Starship is undoubtedly hard–harder than they’d have liked, I’m sure–but it’s already clear that it won’t be an SLS/STS boondoggle. They’re producing new boosters and engines are far too high a rate for that.
I do expect reentry to be hard, though. But even without second-stage reuse, we still have a fine partially reusable superheavy lift vehicle.
Starship looks awesome at this point. I wish we could up the cadence though. Fail faster.
Yeah. But only jettison once in orbit (like a satellite). No way to jettison it halfway into flight when you decide that your engines are underperforming. But if you leave off the mass simulator, then you get the option of burning the extra propellant (in the case of underperformance), or just venting it (in the case of nominal performance). Unless the venting itself fails…
It’s gonna look like this:
Interminably slow at first, and then so fast that you can barely keep track. Yeah, I want my rockets now, but this is already a pretty quick program…
BTW, I aim to be around Starbase on April 6. I’ll be in the (general) area for the eclipse and decided to make a trip down there. Not expecting a launch or anything, but the infrastructure should be impressive.
The FAA has also closed their investigation:
They still need a license, but it’s obviously getting close since there’s no environmental review this time.
Also, 17 corrective actions in IFT-2 is way better than the 63 from IFT-1. By the magic of geometric series, I can conclude that IFT-3 will only require 5 corrective actions, IFT-4 will have one, and IFT-5 will have zero. Yay!
“Mass simulator” is such a silly term, especially for the industry that brought us “rapid unscheduled disassembly”. It doesn’t simulate mass, it is mass. If we could simulate mass without any actual mass, we wouldn’t need chemical rockets.

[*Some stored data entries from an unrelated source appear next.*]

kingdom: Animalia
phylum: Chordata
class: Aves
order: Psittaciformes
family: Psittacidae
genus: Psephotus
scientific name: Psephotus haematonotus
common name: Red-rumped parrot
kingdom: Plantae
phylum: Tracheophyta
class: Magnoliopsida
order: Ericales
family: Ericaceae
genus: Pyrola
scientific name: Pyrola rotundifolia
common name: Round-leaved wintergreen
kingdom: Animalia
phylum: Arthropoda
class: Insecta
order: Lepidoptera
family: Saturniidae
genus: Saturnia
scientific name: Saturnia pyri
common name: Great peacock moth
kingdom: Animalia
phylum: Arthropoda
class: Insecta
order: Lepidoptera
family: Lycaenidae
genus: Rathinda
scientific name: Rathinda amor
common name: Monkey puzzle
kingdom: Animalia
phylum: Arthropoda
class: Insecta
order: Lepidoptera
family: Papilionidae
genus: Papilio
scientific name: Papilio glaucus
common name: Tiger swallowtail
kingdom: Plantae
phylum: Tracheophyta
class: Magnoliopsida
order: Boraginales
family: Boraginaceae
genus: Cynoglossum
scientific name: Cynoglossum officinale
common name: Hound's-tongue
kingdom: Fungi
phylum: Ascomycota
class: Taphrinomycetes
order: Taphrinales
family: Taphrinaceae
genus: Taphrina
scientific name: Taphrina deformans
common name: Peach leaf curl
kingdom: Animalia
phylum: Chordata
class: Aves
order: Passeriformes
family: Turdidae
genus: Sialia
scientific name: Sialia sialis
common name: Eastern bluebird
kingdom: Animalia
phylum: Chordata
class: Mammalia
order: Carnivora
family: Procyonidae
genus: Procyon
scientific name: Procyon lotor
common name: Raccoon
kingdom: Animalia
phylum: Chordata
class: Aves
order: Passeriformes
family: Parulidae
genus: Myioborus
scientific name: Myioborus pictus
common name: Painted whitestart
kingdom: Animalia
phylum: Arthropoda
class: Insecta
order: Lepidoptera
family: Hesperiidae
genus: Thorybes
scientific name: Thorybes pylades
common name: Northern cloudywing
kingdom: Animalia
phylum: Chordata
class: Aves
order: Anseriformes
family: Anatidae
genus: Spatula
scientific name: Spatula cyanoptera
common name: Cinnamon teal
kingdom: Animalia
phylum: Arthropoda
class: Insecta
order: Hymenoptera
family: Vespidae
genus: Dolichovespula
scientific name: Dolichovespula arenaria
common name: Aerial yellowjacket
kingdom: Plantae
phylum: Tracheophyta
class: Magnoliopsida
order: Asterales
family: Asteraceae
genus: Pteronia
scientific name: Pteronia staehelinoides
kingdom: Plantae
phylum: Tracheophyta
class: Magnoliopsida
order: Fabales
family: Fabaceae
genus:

What’s wrong with “test mass” or a “payload simulator”?
We can call it a Useful Mass Simulator instead. It doesn’t simulate any old mass; it simulates useful mass.
Or just call it boilerplate. It’s not that either, but it does make for better imagery.
Another FAA statement with some minor extra details:
So there was extra onboard camera footage. Maybe we’ll get to see that someday.
. . . a sports car . . .
Beware the Ides-of-March-eve!
Starship IFT-3 tentatively scheduled for March 14. No official FAA approval yet, but I suspect it’s pretty well confirmed within SpaceX at this point.